Like Retro artist Robert LaDuke (see my post
here), Heathcote recycles themes, settings and objects. See the images below for examples.
Gallery
The top painting includes an American 1935 Auburn 851 and a British De Havilland 89 Rapide, the lower one features a De Havilland 86 Express.
The aircraft is a German Junkers G.38.
I'm not sure which tri-motor airliner is included here, though it's most likely a Ford.
Three walking the dock scenes. The flying boat in the middle image is a Short S-23, the one immediately above is a Boeing 314.
Deco train travel. The license plate on the race car in the upper image includes Heathcote's initials.
In case you haven't noticed, Heathcote includes 1930s luggage in many of his paintings. Here the traveler faces an ocean liner.
Phone-call images with New York City at dusk out the window.
For some reason, the sports car in this painting is post-World War 2 and not from the 1930s.
Booking a journey.
These paintings seem to be a take-off on Jack Vettriano, but lack the tension and sense of potential menace often present in his work.
I've never seen a Heathcote painting in person, though I'll be on the lookout when I'm near a gallery that carries his work. This means I must evaluate on the basis of images such as those displayed above.

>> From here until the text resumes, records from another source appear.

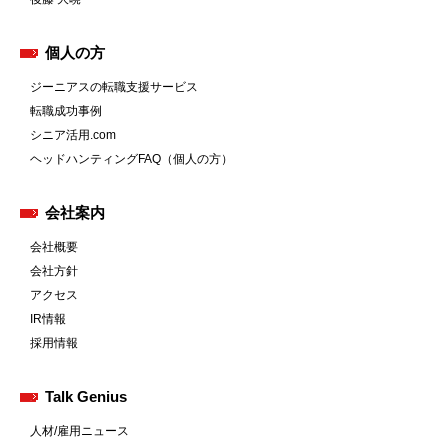
個人の方
ジーニアスの転職支援サービス
転職成功事例
シニア活用.com
ヘッドハンティングFAQ（個人の方）
会社案内
会社概要
会社方針
アクセス
IR情報
採用情報
Talk Genius
人材/雇用ニュース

Despite what I noted in the various comments above, I rather like his painting. Yes, it's more hard-edge than I usually prefer, but the point is to portray 1930s stuff clearly, unambiguously. The people in his paintings are pretty repetitious in terms of pose and costume details, but that's something one notices on a Google Images spread or assembled on a blog page. In isolation, a Heathcote might be quite interesting, especially if juxtaposed to different kinds of paintings or else perhaps placed near a group of Art Deco objects.
I'm not prepared to claim Heathcote's work great any more than I am Vettriano's, though I find both strangely appealing due to their subject matter. In Heathcote's case, I pretty sure it's because I'm a sucker for the elegant aspect of the 1930s, wisps of which persisted into my childhood years.